To solve the problem, we will follow these steps: ### Step 1: Understand the relationship between the number of fringes and fringe width In Young's double slit experiment, the number of fringes (n) in a given field of view is given by the formula: \[ n = \frac{L}{\beta} \] where \( L \) is the length of the region and \( \beta \) is the fringe width. ### Step 2: Express the fringe width in terms of wavelength The fringe width \( \beta \) is given by: \[ \beta = \frac{\lambda D}{d} \] where \( \lambda \) is the wavelength of light, \( D \) is the distance from the slits to the screen, and \( d \) is the distance between the slits.

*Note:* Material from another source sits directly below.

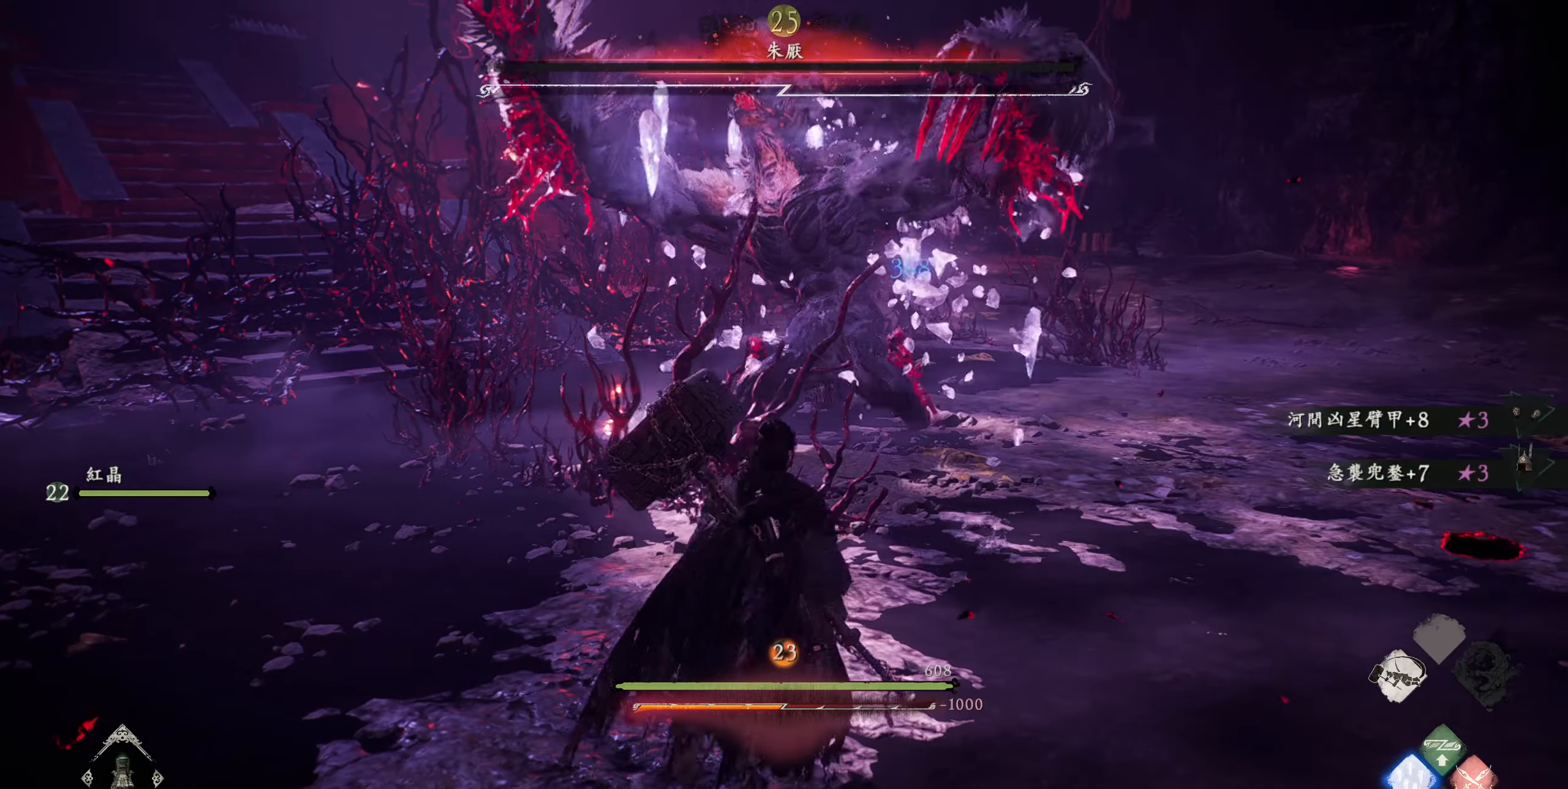
{"dt_ms": 500, "buttons": [], "left_stick": "down-left", "right_stick": "center", "events": [[233, "CROSS", "down"], [317, "left_stick", "down-right"], [367, "left_stick", "down"], [383, "CROSS", "up"], [483, "left_stick", "down-left"]]}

Since \( D \) and \( d \) remain constant in both cases, we can express the relationship between the two scenarios. ### Step 3: Set up the equation for both cases Let: - \( n_1 \) = number of fringes with wavelength \( \lambda_1 = 4000 \, \text{Å} \) (given as 60) - \( n_2 \) = number of fringes with wavelength \( \lambda_2 = 6000 \, \text{Å} \) From the relationship established earlier: \[ n_1 \beta_1 = n_2 \beta_2 \] Substituting the expression for fringe width: \[ n_1 \left( \frac{\lambda_1 D}{d} \right) = n_2 \left( \frac{\lambda_2 D}{d} \right) \] ### Step 4: Simplify the equation Since \( D \) and \( d \) are constant, they cancel out: \[ n_1 \lambda_1 = n_2 \lambda_2 \] ### Step 5: Substitute known values Now we can substitute the known values into the equation: \[ 60 \times 4000 \, \text{Å} = n_2 \times 6000 \, \text{Å} \] ### Step 6: Solve for \( n_2 \) Rearranging the equation gives: \[ n_2 = \frac{60 \times 4000}{6000} \] Calculating this: \[ n_2 = \frac{240000}{6000} = 40 \] ### Conclusion The number of fringes obtained with a wavelength of \( 6000 \, \text{Å} \) in the same field of view is \( 40 \).